◆ **Given task 1**: Print out the passage on stellar metallicity and giant planet formation in full, word for word.
◆ **Given task 2**: Arrange the lines of the records below as a numbered list, beginning with the line containing "name author: Schltdl." and ending with the last line of the records, both inclusive. Omit any blank lines.

◆ **Text section**:

-.-.-

The percentage of stars hosting gas giant planets near to the host star with changing stellar metallicity ([Fe/H]). It can be seen that the stars with the most amount of metals in their atmospheres have a higher chance of growing a giant planet around them. The red curve shows the best-fit model to the data (coloured region) and the equation that describes the model is represented on plot. As discussed in the text, the percentage of stars hosting giant planets increases with the fraction of iron (Fe) over hydrogen (H) in a star’s atmosphere. Credit: Graphic modified from the original published by Fischer & Valenti 2005, ApJ.
Both these mechanisms make key testable predictions, and the fraction of gas giant planets orbiting stars as a function of metallicity was one that came to very different conclusions. Given that the core accretion model starts by sticking the smallest dust particles together to make larger structures, the more dust in the disc, the faster those structures can be built, and the faster those cores can acquire gas from the disc before the disc is lost to interstellar space. Given that the disc is leftover rubbish from the formation of the central star, discs rich in dust should also have formed stars rich in metals, or those with higher metallicities, seemingly in agreement with observations. On the other hand, the gravitational collapse model does not depend on the dust fraction in the disc and so less dusty discs should form as many large planets as dusty discs do, meaning no stellar metallicity bias should be witnessed. In the end, this was the key piece of evidence to suggest that planets are formed through a bottom-up process like core accretion.

-.-.-

Data listing
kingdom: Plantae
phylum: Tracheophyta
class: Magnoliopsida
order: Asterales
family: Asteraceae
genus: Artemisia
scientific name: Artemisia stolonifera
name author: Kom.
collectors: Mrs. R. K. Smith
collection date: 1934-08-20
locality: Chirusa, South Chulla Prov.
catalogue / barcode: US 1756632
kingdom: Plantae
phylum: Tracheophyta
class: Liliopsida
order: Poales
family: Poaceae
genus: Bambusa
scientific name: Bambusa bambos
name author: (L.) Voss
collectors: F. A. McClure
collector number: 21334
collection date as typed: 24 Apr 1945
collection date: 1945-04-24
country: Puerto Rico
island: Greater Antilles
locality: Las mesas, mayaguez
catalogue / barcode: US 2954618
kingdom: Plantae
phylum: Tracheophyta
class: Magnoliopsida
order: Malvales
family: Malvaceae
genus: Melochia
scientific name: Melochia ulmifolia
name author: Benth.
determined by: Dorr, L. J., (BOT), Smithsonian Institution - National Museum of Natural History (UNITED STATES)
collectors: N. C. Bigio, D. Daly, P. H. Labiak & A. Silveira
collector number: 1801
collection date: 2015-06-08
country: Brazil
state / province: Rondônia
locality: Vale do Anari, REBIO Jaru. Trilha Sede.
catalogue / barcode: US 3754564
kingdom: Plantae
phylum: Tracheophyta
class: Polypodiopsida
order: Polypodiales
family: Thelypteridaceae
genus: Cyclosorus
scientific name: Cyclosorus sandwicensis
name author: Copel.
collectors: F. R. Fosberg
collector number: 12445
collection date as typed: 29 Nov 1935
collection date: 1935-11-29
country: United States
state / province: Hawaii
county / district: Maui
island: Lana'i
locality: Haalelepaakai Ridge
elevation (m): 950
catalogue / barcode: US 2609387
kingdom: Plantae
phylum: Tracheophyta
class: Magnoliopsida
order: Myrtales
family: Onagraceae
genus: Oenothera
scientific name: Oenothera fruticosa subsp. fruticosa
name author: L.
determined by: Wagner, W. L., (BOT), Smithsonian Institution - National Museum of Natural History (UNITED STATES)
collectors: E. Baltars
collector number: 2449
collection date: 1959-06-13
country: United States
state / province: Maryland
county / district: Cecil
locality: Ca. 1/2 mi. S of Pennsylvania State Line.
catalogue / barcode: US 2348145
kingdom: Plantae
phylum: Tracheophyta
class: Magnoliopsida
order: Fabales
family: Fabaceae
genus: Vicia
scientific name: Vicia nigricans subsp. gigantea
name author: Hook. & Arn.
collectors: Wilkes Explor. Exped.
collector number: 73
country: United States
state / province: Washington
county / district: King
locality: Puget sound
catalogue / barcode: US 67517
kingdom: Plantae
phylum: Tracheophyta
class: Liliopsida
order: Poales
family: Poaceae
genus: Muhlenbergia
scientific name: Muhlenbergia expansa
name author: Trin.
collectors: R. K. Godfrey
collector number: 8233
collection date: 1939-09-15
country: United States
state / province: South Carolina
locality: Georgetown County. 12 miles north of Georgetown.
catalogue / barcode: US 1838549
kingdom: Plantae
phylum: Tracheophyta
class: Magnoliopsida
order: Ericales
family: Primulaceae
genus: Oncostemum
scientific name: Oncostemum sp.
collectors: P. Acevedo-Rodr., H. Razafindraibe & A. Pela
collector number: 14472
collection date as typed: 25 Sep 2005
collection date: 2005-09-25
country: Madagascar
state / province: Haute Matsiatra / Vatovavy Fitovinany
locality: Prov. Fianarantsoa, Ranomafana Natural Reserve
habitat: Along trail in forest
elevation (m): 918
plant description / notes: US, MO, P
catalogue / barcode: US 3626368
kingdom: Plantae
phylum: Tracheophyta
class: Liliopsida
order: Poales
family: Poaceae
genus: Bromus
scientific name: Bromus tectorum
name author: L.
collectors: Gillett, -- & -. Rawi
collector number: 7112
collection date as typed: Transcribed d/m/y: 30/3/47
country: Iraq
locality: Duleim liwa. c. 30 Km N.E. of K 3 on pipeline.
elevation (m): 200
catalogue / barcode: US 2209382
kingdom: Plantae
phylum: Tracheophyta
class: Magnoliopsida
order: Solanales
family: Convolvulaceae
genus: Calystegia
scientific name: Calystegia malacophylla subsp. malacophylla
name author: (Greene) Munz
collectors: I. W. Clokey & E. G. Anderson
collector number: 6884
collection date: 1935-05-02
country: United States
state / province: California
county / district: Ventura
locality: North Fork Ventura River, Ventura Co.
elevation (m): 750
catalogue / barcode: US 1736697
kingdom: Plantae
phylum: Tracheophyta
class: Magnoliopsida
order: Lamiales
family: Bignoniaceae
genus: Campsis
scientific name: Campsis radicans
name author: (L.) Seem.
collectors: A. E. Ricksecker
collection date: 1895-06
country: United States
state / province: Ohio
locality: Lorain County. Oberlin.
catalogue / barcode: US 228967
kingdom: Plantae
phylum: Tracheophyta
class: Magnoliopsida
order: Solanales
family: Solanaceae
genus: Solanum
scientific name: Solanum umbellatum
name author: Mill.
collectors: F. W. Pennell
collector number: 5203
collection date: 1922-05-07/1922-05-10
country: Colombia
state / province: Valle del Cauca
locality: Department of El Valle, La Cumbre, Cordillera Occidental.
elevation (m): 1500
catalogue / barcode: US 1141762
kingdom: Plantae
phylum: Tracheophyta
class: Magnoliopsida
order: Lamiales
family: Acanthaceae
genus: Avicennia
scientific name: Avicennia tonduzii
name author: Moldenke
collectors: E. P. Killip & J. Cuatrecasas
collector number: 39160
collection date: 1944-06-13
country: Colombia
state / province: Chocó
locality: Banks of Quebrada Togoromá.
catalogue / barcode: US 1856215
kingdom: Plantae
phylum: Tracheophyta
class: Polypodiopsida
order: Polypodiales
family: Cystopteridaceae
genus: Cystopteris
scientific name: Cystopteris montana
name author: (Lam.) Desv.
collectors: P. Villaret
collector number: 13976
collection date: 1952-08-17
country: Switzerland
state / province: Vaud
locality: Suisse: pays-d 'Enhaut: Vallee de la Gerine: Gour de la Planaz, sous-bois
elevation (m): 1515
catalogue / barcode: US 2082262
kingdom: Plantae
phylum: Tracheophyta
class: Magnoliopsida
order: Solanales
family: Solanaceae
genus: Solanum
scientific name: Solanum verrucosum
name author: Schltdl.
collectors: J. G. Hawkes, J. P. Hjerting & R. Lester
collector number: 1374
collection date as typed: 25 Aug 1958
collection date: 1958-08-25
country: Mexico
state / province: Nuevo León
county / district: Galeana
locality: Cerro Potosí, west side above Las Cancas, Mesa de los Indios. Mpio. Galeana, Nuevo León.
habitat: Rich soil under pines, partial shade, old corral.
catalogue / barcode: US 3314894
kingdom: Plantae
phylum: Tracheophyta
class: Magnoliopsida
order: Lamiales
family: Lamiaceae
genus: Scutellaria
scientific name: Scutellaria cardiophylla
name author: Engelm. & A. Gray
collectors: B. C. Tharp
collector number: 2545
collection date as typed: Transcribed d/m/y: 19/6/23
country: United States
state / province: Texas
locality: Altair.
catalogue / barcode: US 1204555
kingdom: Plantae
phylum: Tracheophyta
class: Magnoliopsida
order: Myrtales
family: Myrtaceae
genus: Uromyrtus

-.-.-

◆ **Exercise answer 1**:
The percentage of stars hosting gas giant planets near to the host star with changing stellar metallicity ([Fe/H]). It can be seen that the stars with the most amount of metals in their atmospheres have a higher chance of growing a giant planet around them. The red curve shows the best-fit model to the data (coloured region) and the equation that describes the model is represented on plot. As discussed in the text, the percentage of stars hosting giant planets increases with the fraction of iron (Fe) over hydrogen (H) in a star’s atmosphere. Credit: Graphic modified from the original published by Fischer & Valenti 2005, ApJ.
Both these mechanisms make key testable predictions, and the fraction of gas giant planets orbiting stars as a function of metallicity was one that came to very different conclusions. Given that the core accretion model starts by sticking the smallest dust particles together to make larger structures, the more dust in the disc, the faster those structures can be built, and the faster those cores can acquire gas from the disc before the disc is lost to interstellar space. Given that the disc is leftover rubbish from the formation of the central star, discs rich in dust should also have formed stars rich in metals, or those with higher metallicities, seemingly in agreement with observations. On the other hand, the gravitational collapse model does not depend on the dust fraction in the disc and so less dusty discs should form as many large planets as dusty discs do, meaning no stellar metallicity bias should be witnessed. In the end, this was the key piece of evidence to suggest that planets are formed through a bottom-up process like core accretion.

◆ **Exercise answer 2**:
1. name author: Schltdl.
2. collectors: J. G. Hawkes, J. P. Hjerting & R. Lester
3. collector number: 1374
4. collection date as typed: 25 Aug 1958
5. collection date: 1958-08-25
6. country: Mexico
7. state / province: Nuevo León
8. county / district: Galeana
9. locality: Cerro Potosí, west side above Las Cancas, Mesa de los Indios. Mpio. Galeana, Nuevo León.
10. habitat: Rich soil under pines, partial shade, old corral.
11. catalogue / barcode: US 3314894
12. kingdom: Plantae
13. phylum: Tracheophyta
14. class: Magnoliopsida
15. order: Lamiales
16. family: Lamiaceae
17. genus: Scutellaria
18. scientific name: Scutellaria cardiophylla
19. name author: Engelm. & A. Gray
20. collectors: B. C. Tharp
21. collector number: 2545
22. collection date as typed: Transcribed d/m/y: 19/6/23
23. country: United States
24. state / province: Texas
25. locality: Altair.
26. catalogue / barcode: US 1204555
27. kingdom: Plantae
28. phylum: Tracheophyta
29. class: Magnoliopsida
30. order: Myrtales
31. family: Myrtaceae
32. genus: Uromyrtus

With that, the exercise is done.